* [Reading text]

In plan and elevation the suburban house was not constrained by a tight urban site where it needed to be attached or tightly placed next to sidewalks or adjacent houses. The new suburban house could be seen as three-dimensional, not just a façade facing the street, and the porch was a device to reach out into the landscape in every direction — a landscape now free of security risks and accessible from Main Street by new trolley cars and other mass transportation.

What became known as the Shingle Style employed wood shingles as sheathing material, a device that further enabled late 19th century architects to experiment with the plasticity of the exterior wall. Characteristic of this style were curving walls, an emphasis on horizontality (that Frank Lloyd Wright further developed), and an interplay between space and structure not previously seen in American architecture. Shingle Style houses were fashionable in resort locations where porches expanded the living space, incorporating balconies, terraces, dining porches, front porches, back porches, sleeping porches, and carriage porches or porte cocheres, a convenience that eventually welcomed the automobile.

Photo by Michael McDonough
fig. 6 _ Paradise Row cottages, c. 1830. The Greenbrier, White Sulphur Springs, WV. This series of attached vacation cottages is an early example of the porch used as a defining element for resort architecture.

* [Data supplied]
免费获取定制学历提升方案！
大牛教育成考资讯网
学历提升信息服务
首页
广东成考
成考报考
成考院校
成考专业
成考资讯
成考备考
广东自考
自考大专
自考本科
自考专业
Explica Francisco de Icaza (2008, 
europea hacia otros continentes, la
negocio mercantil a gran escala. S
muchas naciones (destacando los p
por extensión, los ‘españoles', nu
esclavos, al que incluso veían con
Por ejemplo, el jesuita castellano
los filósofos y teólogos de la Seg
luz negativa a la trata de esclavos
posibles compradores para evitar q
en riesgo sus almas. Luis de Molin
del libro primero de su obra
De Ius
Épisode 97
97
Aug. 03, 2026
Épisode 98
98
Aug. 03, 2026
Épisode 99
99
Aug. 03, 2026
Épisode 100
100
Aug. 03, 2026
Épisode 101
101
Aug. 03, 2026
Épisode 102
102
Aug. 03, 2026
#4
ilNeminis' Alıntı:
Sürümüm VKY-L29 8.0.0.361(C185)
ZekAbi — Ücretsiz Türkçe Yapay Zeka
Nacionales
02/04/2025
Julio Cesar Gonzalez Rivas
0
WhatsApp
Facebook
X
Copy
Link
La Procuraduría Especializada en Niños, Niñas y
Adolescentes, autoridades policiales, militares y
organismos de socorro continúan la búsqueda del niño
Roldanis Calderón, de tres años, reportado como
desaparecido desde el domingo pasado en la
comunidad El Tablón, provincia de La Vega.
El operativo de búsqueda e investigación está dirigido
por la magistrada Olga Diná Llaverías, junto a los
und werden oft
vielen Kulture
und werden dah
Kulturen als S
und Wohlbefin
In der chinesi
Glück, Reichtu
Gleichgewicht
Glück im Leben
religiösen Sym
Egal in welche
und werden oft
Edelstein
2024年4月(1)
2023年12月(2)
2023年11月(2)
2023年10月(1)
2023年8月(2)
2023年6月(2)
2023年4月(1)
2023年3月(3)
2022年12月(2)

* [Exercise requirements]
**a.** In the text on American porches, why could the new suburban house be treated as a three-dimensional object rather than only a façade facing the street? Answer in one to three sentences.
**b.** Write a continuation of the text on American porches, starting after its final line.

* [Answers below]
**a.** Unlike an urban house, the suburban house was not constrained by a tight site that required it to be attached to its neighbors or placed close to sidewalks and adjacent houses. With that freedom, it could be seen from every side, and the porch could extend into the landscape in every direction.

**b.**
By the third quarter of the 19th century more citizens in both town and country were enjoying the views from their porches. For many, leisure time was expanding. People were able to be more open to their surroundings than their ancestors were. An optimism that pervaded many aspects of American life manifested in the front porch. The porch blurred the boundary between inside and outside, visual evidence of America’s commitment to conquering dimensional frontiers, part of a growing national communal spirit. The heyday of the porch aligned with a period in American history (1865-1925) that witnessed unprecedented economic growth. The porch embodied the confidence and openness of a country growing in every direction. The circle of people in a neighborhood now had easy access to each other via their front porches. Local citizens knew each other and could iron out local issues. The front porch is an enemy of big government. Might porches someday be outlawed?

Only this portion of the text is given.